Extract to read:
******************************
# Have We Failed Guru Nanak Dev Ji?



## Billsingh (Oct 13, 2006)

In other word have we failed Guru Nanak.

We have lost the essence of sikhism . In the name of maryada we have introduced rituals and practices. The riturals have become more important than the values and essence of sikhism.

While sikh politicians are mostly responsible for the state of affairs, all those who take pride in calling themselves sikhs are also responsible

I would like to have all lovers of sikhism as preached and practiced by Guru Nanak to respond and suggest steps so that corrective action could be taken.

Gur Fateh


----------



## Dimitri (Oct 14, 2006)

*Re: Was Guru Nanak a Failure*

I do agree. Sikhism has just purely become ritualistic.
But in the end its an individuals choice - do you just wanna go through the motions or actually learn something. 
I personelly feel its better to learn information yourself (which is in sync with sikhi as their is no concept of priest in sikhism, their is nobody in the middle breaking the deal for you as such). Its very easy to learn about the philosophy and teachings of Guru Granth. Internet is great.


----------



## dalsingh (Oct 14, 2006)

*Re: Was Guru Nanak a Failure*

I think Sikhism is waiting to be fully realised again. But I agree on your criticisms of so called Sikh 'leaders'.

SGPC couldn't be doing a worse job. Crap parchaar, crap literature, corrupt role models.


----------



## Rajwinder (Oct 14, 2006)

Few things from my side i would like to add :

1. In todays world people follow sikhsim because , there parents were sikhs.

2. In the old age they dont have any thing else to do so why not better go to gurdwara.

3.We are doing sins , manipulating things so we should go to gurdwara so that god should spare us.

4. we have asked something from god and to fulfill that we should do prayers and go to gurdwara.
******************************
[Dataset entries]

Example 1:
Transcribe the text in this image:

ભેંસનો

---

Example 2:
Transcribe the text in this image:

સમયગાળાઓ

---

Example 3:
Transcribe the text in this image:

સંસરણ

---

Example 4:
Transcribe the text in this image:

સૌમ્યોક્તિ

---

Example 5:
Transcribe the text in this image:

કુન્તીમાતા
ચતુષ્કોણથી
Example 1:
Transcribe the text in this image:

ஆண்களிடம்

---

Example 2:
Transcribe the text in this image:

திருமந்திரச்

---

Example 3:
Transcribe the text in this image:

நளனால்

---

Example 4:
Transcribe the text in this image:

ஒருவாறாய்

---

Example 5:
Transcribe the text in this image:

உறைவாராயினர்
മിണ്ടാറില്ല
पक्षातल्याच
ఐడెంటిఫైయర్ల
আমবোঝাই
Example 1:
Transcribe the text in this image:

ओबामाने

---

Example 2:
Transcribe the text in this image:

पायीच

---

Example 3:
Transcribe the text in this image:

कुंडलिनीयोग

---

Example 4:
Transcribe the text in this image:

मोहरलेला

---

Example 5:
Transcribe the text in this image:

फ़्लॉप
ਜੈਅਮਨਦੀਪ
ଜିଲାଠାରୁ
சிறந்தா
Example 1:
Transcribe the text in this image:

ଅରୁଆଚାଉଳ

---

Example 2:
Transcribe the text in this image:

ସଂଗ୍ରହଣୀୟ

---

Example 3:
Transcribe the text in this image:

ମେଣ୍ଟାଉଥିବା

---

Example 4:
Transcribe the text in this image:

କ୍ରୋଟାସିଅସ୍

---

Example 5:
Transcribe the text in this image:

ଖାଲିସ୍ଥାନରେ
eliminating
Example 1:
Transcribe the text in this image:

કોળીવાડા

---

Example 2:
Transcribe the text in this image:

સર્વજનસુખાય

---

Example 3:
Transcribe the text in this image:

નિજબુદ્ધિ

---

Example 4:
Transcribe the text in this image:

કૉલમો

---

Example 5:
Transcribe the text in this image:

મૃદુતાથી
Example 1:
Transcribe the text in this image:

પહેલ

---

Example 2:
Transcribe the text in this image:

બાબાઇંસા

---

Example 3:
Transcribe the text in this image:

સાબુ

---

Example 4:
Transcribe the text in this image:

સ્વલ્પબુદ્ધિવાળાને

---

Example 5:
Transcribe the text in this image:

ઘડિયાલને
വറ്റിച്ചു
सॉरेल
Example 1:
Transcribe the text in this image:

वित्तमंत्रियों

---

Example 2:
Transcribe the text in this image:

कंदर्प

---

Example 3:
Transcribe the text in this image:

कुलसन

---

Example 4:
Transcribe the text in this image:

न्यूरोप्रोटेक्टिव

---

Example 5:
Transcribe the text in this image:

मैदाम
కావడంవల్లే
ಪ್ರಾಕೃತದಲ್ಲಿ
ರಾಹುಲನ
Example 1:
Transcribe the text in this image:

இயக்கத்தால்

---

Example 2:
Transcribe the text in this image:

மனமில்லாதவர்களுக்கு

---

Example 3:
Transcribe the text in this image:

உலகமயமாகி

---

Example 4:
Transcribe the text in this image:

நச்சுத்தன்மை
******************************
Reproduce the part of the forum thread on whether Sikhs have failed Guru Nanak that begins at the words "I do agree." and ends after the words "dalsingh (Oct 14, 2006)".

Exercise output:
I do agree. Sikhism has just purely become ritualistic.
But in the end its an individuals choice - do you just wanna go through the motions or actually learn something. 
I personelly feel its better to learn information yourself (which is in sync with sikhi as their is no concept of priest in sikhism, their is nobody in the middle breaking the deal for you as such). Its very easy to learn about the philosophy and teachings of Guru Granth. Internet is great.


----------



## dalsingh (Oct 14, 2006)